Open ts0307 opened 6 years ago
FYI: Ignoring getters was done on purpose due to #7280. I added an exception for getter/setter pairs in #7828 to fix my own use case. I don't know whether ignoring pure getters is right or not, but either way it's clear that somebody will be unhappy.
It seems that it is difficult to be compatible with all use cases.
@ts0307 if a getter is defined, proving that the property is an accessor property.
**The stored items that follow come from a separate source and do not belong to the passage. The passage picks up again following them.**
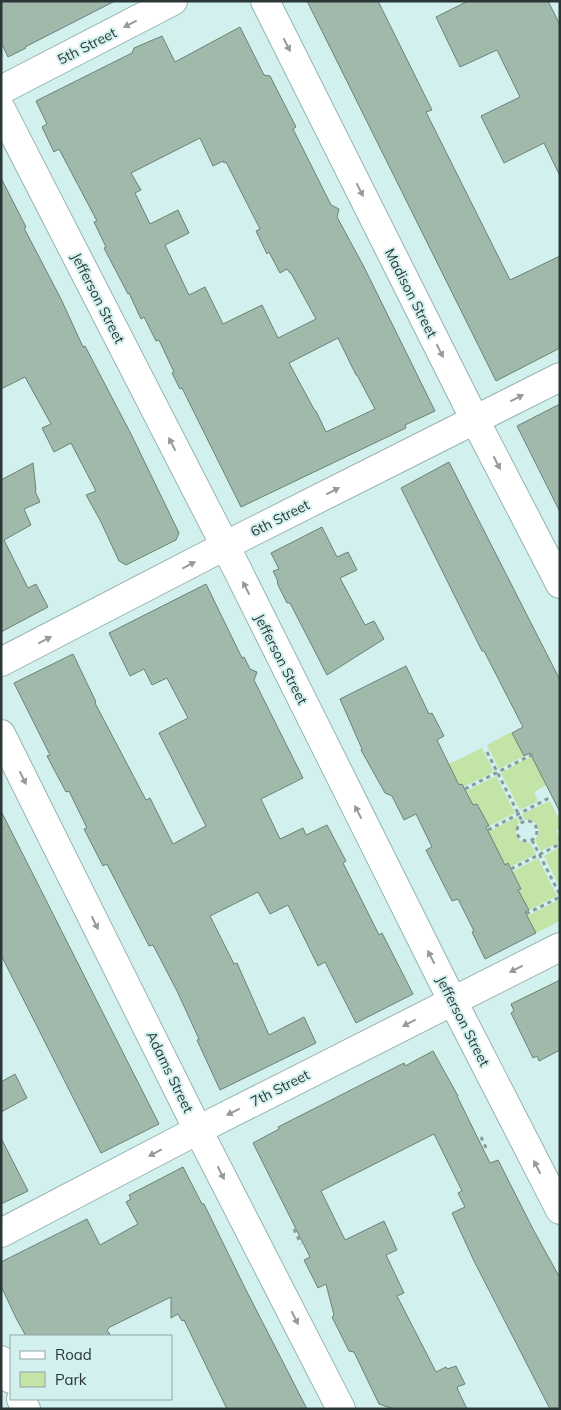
<svg xmlns="http://www.w3.org/2000/svg" width="561" height="1410" viewBox="0 0 561 1410" font-family="Mulish,sans-serif">
<style>
.green{fill:#c3e3a7}
.building{fill:#a1b9ab;stroke:#6b8275;fill-rule:evenodd}
.lines{fill:none;stroke-linecap:round;stroke-linejoin:round}
.street-casing{stroke:#96b4b2;stroke-width:30}
.secondary-casing{stroke:#96b4b2;stroke-width:30}
.path{stroke:#879d9c;stroke-width:3;stroke-dasharray:4 4;stroke-linecap:butt}
.street{stroke:#fff;stroke-width:28}
.secondary{stroke:#fff;stroke-width:28}
.oneway{fill:#959b9a}
.labels{text-anchor:middle;dominant-baseline:central;stroke-width:4;stroke-linejoin:round;paint-order:stroke}
.street-label{font-size:14px;fill:#2b3736;stroke:#d1f0ee}
</style>
<rect width="100%" height="100%" fill="#d1f0ee"/>
<g class="green">
<path d="M511,732L524,756L499,769L487,745Z"/>
<path d="M482,748L494,772L463,787L462,784L459,785L449,764Z"/>
<path d="M533,755L546,785L534,792L538,801L520,810L501,773Z"/>
<path d="M496,776L515,813L489,826L477,804L473,806L466,791Z"/>
<path d="M550,801L558,817L560,816V829L556,831L560,838V842L541,851L535,840L539,834C540,825 534,819 525,820L522,814Z"/>
<path d="M517,817L519,822C513,833 516,843 530,843L536,854L510,867L508,864L503,866L496,848L488,832Z"/>
<path d="M560,847V888L544,856Z"/>
<path d="M538,858L557,896L529,910L518,890L521,889L512,872Z"/>
<path d="M559,900L560,921L536,933L527,916Z"/>
</g>
<g class="building">
<path d="M1,1H115L25,47L26,48L8,57L1,42Z"/>
<path d="M307,1H378L432,110L426,112L510,280L560,256V348L496,381Z"/>
<path d="M468,1H548L560,25V176L544,143L504,163L481,116L520,97L497,50L460,67L436,17Z"/>
<path d="M240,27L264,75L270,76L296,127L293,129L331,205L339,209L337,217L364,267L435,411L405,425L406,428L241,507L182,388L180,389L172,373L174,372L159,340L156,341L144,317L141,319L129,293L128,294L104,248L106,247L94,222L97,221L59,149L54,152L42,127L47,124L36,101L132,53L134,48L162,36L175,62ZM200,138L213,166L223,161L224,163L226,162L260,229L256,231L267,254L269,252L280,273L287,269L290,273H291L316,319L278,338L262,305L223,324L205,287L189,295L165,245L189,233L178,210L150,224L135,193L141,190L131,173ZM338,338L356,375H357L375,409L326,432L316,411H315L289,363Z"/>
<path d="M1,178L26,227L24,228L61,299L83,347L85,346L132,436L179,533L176,540L126,565L119,561L100,520L86,495L96,491L71,443L54,452L42,428L51,424L25,377L1,389Z"/>
<path d="M560,404V512L517,426Z"/>
<path d="M449,462L560,680V812L530,753L524,756L512,733L523,727L484,651H482L401,488Z"/>
<path d="M33,463L36,490L35,491L40,502L24,509L31,525L4,540L28,588L36,584L48,607L1,632V480Z"/>
<path d="M322,527L337,557L348,552L357,570L340,578L365,625L374,621L384,639L327,675L290,603H287L278,585L277,579L273,571L279,569L271,553Z"/>
<path d="M206,584L242,658L244,657L250,669L257,672L254,680L303,778L261,799L280,839L303,828L306,835L327,825L346,861L343,863L379,935L382,933L413,994L356,1023L325,962L318,966L288,905L270,914L258,892L210,916L234,964L237,963L269,1035L304,1017L316,1043L220,1090L197,1040L199,1039L177,991L153,945L149,946L107,864L103,866L84,829L87,828L69,791L66,792L47,756L50,755L14,683L73,654L96,702L95,703L146,800L150,798L173,844L206,826L159,733L188,718L167,678L152,685L144,669L130,676L109,633Z"/>
<path d="M406,666L429,714L432,713L444,736L437,740L459,785L462,784L473,805L477,804L489,826L486,827L505,865L508,863L521,889L518,890L529,910L525,912L536,933L485,959L472,932L474,931L458,899L452,901L426,850L432,847L416,814L404,820L392,796L385,793L361,750L362,749L340,699Z"/>
<path d="M1,811L159,1124L101,1153L1,955Z"/>
<path d="M560,980V1050L539,1061L537,1056L533,1058L511,1013L514,1011L511,1004Z"/>
<path d="M433,1051L458,1096H457L490,1163L498,1160L534,1231L560,1278V1409H550L474,1261L452,1213L465,1207L458,1193L462,1191L434,1134L321,1191L345,1240L384,1221L397,1250L386,1255L404,1293L397,1296L436,1372L446,1367L447,1369L456,1366L465,1384L457,1387L458,1390L467,1409H394L379,1404L354,1352L349,1351L332,1317L334,1315L326,1284L318,1288L304,1260L310,1257L253,1143L279,1129L278,1127L404,1063L405,1066Z"/>
<path d="M15,1074L27,1098L1,1112V1082Z"/>
<path d="M1,1138L28,1191L1,1204Z"/>
<path d="M183,1167L202,1204H204L245,1288L307,1409H227L184,1320L182,1321L178,1314L171,1318V1297L110,1327L107,1330L111,1336H26L16,1318L1,1286V1262L87,1219L100,1245L138,1224L126,1202L131,1199L129,1195Z"/>
</g>
<g class="lines">
<defs>
<g id="street">
<path d="M1,90L173,1"/>
<path d="M1,662L248,534L560,377"/>
<path d="M1,734L198,1130L341,1409"/>
<path d="M1,1233L198,1130L560,947"/>
<path d="M1,1360L11,1379"/>
<path d="M21,1399L26,1409"/>
</g>
<g id="secondary">
<path d="M265,1L475,420L560,584"/>
<path d="M1,109L237,569L442,980L560,1210"/>
</g>
</defs>
<use href="#street" class="street-casing"/>
<use href="#secondary" class="secondary-casing"/>
<g class="path">
<path d="M487,752L523,823"/>
<path d="M465,789L533,754"/>
<circle cx="527" cy="831" r="10"/>
<path d="M488,830L549,798"/>
<path d="M532,840L560,895"/>
<path d="M511,869L560,844"/>
<path d="M526,914L560,897"/>
<path d="M481,1137L487,1150"/>
<path d="M294,1229L301,1244"/>
</g>
<use href="#street" class="street"/>
<use href="#secondary" class="secondary"/>
</g>
<defs><path id="oneway-solid" d="M-6-.8H1V-3.2L6.5 0L1 3.2V.8H-6Z" transform="scale(1.25)"/></defs>
<g class="oneway">
<use href="#oneway-solid" transform="translate(130 24) rotate(153)"/>
<use href="#oneway-solid" transform="translate(287 45) rotate(63)"/>
<use href="#oneway-solid" transform="translate(360 190) rotate(63)"/>
<use href="#oneway-solid" transform="translate(440 351) rotate(63)"/>
<use href="#oneway-solid" transform="translate(517 398) rotate(-27)"/>
<use href="#oneway-solid" transform="translate(172 444) rotate(-117)"/>
<use href="#oneway-solid" transform="translate(497 463) rotate(63)"/>
<use href="#oneway-solid" transform="translate(333 491) rotate(-27)"/>
<use href="#oneway-solid" transform="translate(189 565) rotate(-28)"/>
<use href="#oneway-solid" transform="translate(246 588) rotate(-117)"/>
<use href="#oneway-solid" transform="translate(45 640) rotate(-27)"/>
<use href="#oneway-solid" transform="translate(23 778) rotate(64)"/>
<use href="#oneway-solid" transform="translate(358 812) rotate(-117)"/>
<use href="#oneway-solid" transform="translate(95 923) rotate(64)"/>
<use href="#oneway-solid" transform="translate(431 957) rotate(-117)"/>
<use href="#oneway-solid" transform="translate(516 969) rotate(153)"/>
<use href="#oneway-solid" transform="translate(409 1023) rotate(153)"/>
<use href="#oneway-solid" transform="translate(233 1112) rotate(154)"/>
<use href="#oneway-solid" transform="translate(155 1153) rotate(152)"/>
<use href="#oneway-solid" transform="translate(537 1167) rotate(-117)"/>
<use href="#oneway-solid" transform="translate(221 1173) rotate(63)"/>
<use href="#oneway-solid" transform="translate(295 1318) rotate(63)"/>
</g>
<g class="labels">
<g class="street-label">
<text transform="translate(87 46) rotate(-27)">5th Street</text>
<text transform="translate(411 293) rotate(63)">Madison Street</text>
<text transform="translate(98 298) rotate(63)">Jefferson Street</text>
<text transform="translate(280 518) rotate(-27)">6th Street</text>
<text transform="translate(281 659) rotate(63)">Jefferson Street</text>
<text transform="translate(463 1021) rotate(63)">Jefferson Street</text>
<text transform="translate(170 1072) rotate(64)">Adams Street</text>
<text transform="translate(280 1088) rotate(-27)">7th Street</text>
</g>
</g>
<rect width="561" height="1410" fill="none" stroke="#2b3736" stroke-width="5"/>
<rect x="10" y="1335" width="162" height="65" fill="#d1f0ee" stroke="#8fa6a4"/>
<rect x="20" y="1351" width="25" height="8" fill="#ffffff" stroke="#8fa6a4"/>
<text x="55" y="1360" font-size="15" fill="#2b3736">Road</text>
<rect x="20" y="1372" width="25" height="15" fill="#c3e3a7" stroke="#8fa6a4"/>
<text x="55" y="1385" font-size="15" fill="#2b3736">Park</text>
</svg>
If an accessor property does not have a setter, that means the property cannot be set new Value, thus there is no need to make it be recursive reactive.
why not? let childOb = !shallow && observe(val) --> get: function reactiveGetter () { const value = getter ? getter.call(obj) : val; childOb = !shallow && observe(value);
Version
2.5.17-beta.0
Reproduction link
https://jsfiddle.net/ts0307/pd8zr3sk/
Steps to reproduce
Run JSFiddle snippet
What is expected?
I expect, the result is shown as {"bar": "b"} instead of {"bar": "a"}
What is actually happening?
if ((!getter || setter) && arguments.length === 2) { val = obj[key] }
let childOb = !shallow && observe(val)
My example is that the data object defines that the getter does not define a setter, causing the above judgment to fail, val is not evaluated, and no recursive reactive is made.